Samian Ware bowl with decoration
Samian Ware bowl with decoration

Samian Ware is probably the most known form of pottery from the Roman period. It was widely used throughout the Empire and probably originated from Greece where on the island of Samos is found its first form of production. It is very easy to identify being a rich red brown in colour and smooth of texture. It was finely produced and often had some excellent form of detail while some pieces were often marked with the makers name or stamp. This helped to identify the date of production for that piece of pot and could tell us a lot about where it was from etc. This type of pot used in Britain was mass produced in Gaul and imported. Earlier forms of Samian were made in Italy and called Arretine Ware after Arretium where it was produced.

Archaeologists will recognise Samian Ware immediately it is unearthed because it is so distinctive but also the most common form of pot usually excavated from most sites. Excitement rises when the discovery has a form of decoration on it and these finds are more common in villas for example as they were the more expensive pots to buy. Some features of decoration that have been found are Diana (Goddess of Hunting), Bacchus (God of Wine), dogs, dear, bears and lots more. Typical uses of the pot were for tableware and a lower quality Samian Ware was produced in Britain during the second century.

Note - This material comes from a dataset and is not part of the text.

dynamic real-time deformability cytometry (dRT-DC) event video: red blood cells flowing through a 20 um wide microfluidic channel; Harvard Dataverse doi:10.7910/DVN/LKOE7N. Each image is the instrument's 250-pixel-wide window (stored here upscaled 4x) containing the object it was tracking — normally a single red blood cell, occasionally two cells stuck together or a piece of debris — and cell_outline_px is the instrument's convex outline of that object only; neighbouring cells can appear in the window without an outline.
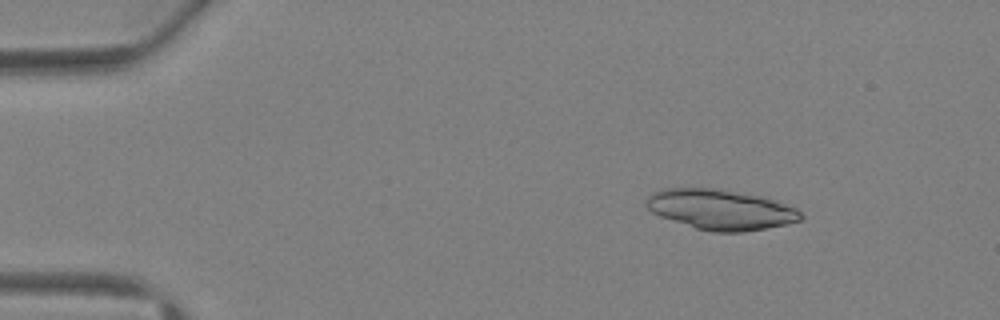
{"species": "Egyptian fruit bat (a non-hibernating species)", "species_latin": "Rousettus aegyptiacus", "temperature_condition": "warm", "stored_images_in_passage": 3, "camera_frame_rate_fps": 3000, "um_per_image_px": 0.085, "animal": {"sex": "female"}, "frame": {"image": 1, "passage_image": 2, "time_ms": 1.0, "image_size_px": [1000, 320], "cell_outline_px": [[804, 220], [788, 224], [744, 232], [712, 232], [696, 228], [660, 216], [652, 212], [648, 208], [644, 200], [652, 192], [660, 188], [720, 188], [764, 196], [796, 208], [804, 216]], "centroid_in_image_um": [61.27, 17.8], "position_along_channel_um": 23.7, "area_um2": 36.65}}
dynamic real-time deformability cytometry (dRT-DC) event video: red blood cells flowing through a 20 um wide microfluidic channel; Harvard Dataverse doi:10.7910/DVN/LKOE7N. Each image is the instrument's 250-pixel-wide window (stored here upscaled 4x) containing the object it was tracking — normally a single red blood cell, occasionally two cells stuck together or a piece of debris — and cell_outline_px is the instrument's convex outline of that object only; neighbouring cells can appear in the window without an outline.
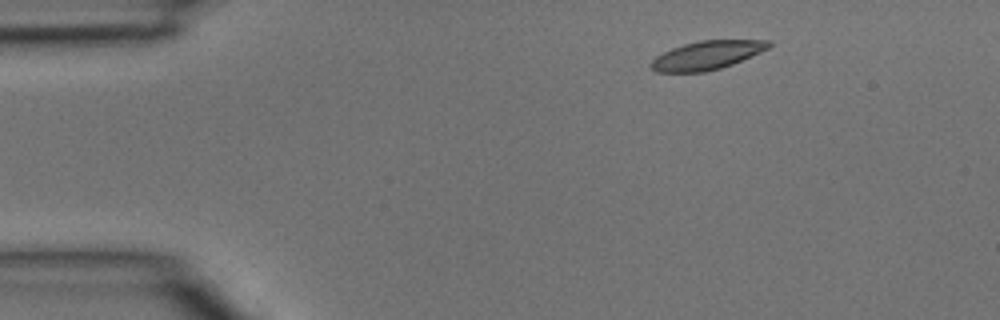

Although Samian Ware is distinctive in its makeup it is by no means restricted to one type of bowl or vessel. Most of the crafted ware that arrived in Britain was decorated or plain and could be made into such forms as dishes, cups and bowls. As with other moulds, when made, Samian Ware moulds could be used as long as they would last but only one mould could be used at one time so many a pottery would require lots of them. This gave the opportunity for uniqueness although the same pattern would be used for many. The pattern is created by using clay stamps with figures or patterns on them which would be pressed into the inside of the mould. Occasionally a different form of pattern making was used by actually sticking or pressing the figures onto the sides of the vessel, cutting the pattern using a knife, attaching plaques or even crafting the pattern during the spinning of the vessel on the potter‘s wheel.